# DMRG Interface

The density matrix renormalization group (DMRG) is a very powerful algorithm for optimizing matrix product states (MPS) for ground states and low-lying excited states of one-dimensional (and quasi-one-dimensional) Hamiltonians.

The ITensor DMRG code works with Hamiltonians in matrix product operator (MPO) form so that a single DMRG code can work for a very wide range of different Hamiltonians and local Hilbert spaces.

ITensor also offers DMRG routines for more general optimization tasks, including

• Hamiltonians which are an (implicit) sum of multiple MPOs
• minimizing the energy of an MPS, while constraining it to remain orthogonal to a collection of other MPS (for targeting excited states)
• "restricted" sweeping over a sub-region of a system (such as a unit cell) within an environment defined by a "frozen" MPS basis for the rest of the system

## Synopsis

int N = 100;
auto sites = SpinOne(N);

auto ampo = AutoMPO(sites);
for(int j = 1; j < N; ++j)

◆ **EXERCISE OBJECTIVE**:
In the DMRG Interface text, in what form does the ITensor DMRG code take Hamiltonians?

◆ **LISTED RECORDS**:

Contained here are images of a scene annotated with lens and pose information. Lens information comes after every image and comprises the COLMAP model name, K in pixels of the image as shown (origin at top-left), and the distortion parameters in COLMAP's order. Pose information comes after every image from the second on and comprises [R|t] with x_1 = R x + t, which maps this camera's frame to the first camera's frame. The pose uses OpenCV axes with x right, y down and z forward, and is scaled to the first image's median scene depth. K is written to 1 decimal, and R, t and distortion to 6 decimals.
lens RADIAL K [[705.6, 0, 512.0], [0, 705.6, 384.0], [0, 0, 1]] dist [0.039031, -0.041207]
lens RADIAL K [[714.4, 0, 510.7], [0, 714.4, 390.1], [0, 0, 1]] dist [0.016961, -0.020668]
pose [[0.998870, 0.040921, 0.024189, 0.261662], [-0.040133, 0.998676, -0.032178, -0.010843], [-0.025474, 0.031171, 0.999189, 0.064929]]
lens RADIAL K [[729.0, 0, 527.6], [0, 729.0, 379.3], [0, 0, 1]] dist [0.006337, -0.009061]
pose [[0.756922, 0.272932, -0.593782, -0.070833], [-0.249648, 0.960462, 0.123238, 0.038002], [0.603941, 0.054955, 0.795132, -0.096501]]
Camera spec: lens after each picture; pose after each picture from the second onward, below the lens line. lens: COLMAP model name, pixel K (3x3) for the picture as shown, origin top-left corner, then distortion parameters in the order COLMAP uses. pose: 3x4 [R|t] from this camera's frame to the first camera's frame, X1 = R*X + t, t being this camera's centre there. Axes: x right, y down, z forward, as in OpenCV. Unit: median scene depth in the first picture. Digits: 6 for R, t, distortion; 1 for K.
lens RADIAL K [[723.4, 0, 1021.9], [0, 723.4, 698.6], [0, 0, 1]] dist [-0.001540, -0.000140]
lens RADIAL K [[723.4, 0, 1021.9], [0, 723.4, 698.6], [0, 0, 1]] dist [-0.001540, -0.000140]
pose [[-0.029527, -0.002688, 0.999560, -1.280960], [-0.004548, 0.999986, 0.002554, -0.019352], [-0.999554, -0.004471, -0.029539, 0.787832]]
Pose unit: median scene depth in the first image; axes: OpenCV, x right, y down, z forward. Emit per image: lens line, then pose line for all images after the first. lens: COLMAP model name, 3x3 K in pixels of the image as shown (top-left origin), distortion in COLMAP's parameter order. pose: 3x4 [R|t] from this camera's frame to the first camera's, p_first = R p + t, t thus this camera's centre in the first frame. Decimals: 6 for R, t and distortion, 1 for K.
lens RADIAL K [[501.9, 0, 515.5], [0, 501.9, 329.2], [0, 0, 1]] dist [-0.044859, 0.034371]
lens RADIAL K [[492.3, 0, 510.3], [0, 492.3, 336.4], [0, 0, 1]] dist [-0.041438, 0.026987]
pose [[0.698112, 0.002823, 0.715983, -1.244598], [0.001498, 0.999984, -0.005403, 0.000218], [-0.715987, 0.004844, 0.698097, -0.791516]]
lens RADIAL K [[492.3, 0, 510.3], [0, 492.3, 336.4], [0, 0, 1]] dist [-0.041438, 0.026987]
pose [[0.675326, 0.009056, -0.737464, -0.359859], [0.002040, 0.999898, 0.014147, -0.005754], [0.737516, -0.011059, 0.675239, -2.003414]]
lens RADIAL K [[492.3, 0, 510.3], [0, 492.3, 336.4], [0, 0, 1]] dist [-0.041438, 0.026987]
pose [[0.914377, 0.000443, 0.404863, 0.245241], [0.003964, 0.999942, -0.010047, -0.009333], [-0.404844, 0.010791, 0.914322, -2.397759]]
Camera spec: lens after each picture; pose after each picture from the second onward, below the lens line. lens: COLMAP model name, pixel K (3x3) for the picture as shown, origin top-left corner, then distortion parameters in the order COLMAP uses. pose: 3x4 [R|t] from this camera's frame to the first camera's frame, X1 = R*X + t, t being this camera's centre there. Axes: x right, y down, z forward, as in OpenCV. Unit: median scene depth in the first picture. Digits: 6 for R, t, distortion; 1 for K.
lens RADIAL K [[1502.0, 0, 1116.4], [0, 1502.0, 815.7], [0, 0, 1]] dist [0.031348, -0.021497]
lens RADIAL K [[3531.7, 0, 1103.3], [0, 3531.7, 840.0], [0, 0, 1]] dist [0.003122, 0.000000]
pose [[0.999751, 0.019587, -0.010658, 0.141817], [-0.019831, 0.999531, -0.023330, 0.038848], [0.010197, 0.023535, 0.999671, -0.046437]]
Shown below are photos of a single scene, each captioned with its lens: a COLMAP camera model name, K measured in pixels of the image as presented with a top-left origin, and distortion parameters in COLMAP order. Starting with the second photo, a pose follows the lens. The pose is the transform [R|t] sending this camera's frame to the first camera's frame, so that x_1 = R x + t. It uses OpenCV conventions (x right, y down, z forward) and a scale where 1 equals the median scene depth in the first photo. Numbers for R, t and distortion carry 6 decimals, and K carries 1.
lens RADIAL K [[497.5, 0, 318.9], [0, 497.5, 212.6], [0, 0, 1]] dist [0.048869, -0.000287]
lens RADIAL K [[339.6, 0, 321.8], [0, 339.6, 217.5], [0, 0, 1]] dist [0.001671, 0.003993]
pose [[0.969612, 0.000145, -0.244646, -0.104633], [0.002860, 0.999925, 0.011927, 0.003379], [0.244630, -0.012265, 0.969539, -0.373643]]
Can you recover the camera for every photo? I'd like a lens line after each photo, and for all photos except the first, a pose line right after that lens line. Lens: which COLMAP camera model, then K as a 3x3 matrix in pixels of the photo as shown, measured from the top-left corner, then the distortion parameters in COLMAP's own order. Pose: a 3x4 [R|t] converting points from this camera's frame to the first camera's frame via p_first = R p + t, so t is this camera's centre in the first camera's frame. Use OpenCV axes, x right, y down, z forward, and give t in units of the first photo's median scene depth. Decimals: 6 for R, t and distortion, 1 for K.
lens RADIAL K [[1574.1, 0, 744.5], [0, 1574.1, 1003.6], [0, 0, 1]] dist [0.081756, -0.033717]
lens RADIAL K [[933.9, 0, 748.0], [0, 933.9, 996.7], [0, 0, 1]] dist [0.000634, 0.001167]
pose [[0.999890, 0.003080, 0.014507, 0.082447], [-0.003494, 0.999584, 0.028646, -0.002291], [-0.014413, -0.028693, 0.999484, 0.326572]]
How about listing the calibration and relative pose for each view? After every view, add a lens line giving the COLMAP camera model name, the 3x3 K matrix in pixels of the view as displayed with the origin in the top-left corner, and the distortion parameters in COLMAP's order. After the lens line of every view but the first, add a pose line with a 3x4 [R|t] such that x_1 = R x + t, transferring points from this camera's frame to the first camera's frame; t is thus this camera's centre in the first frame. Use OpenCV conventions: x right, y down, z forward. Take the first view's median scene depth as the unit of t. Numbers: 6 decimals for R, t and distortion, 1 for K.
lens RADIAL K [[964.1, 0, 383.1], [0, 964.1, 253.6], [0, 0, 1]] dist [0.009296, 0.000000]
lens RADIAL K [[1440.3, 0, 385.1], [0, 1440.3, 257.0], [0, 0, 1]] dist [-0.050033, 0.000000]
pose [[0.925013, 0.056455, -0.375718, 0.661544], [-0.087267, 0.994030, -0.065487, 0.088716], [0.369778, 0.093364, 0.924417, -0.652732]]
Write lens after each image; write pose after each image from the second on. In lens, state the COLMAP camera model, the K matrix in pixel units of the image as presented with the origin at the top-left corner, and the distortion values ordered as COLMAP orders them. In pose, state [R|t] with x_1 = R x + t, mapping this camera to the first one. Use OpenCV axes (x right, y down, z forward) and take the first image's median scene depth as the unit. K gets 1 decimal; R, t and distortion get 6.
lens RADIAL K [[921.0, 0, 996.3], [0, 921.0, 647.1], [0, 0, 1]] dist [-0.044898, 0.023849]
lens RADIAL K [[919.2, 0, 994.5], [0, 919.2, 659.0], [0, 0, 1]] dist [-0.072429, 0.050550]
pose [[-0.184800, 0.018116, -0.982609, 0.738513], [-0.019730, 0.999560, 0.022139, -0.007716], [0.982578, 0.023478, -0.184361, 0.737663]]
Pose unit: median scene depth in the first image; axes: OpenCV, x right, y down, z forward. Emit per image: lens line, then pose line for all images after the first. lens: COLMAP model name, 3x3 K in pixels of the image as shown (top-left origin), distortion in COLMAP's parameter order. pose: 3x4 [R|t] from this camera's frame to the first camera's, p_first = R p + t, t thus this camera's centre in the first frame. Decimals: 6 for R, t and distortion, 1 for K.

◆ **ANSWER AREA**:
Matrix product operator (MPO) form.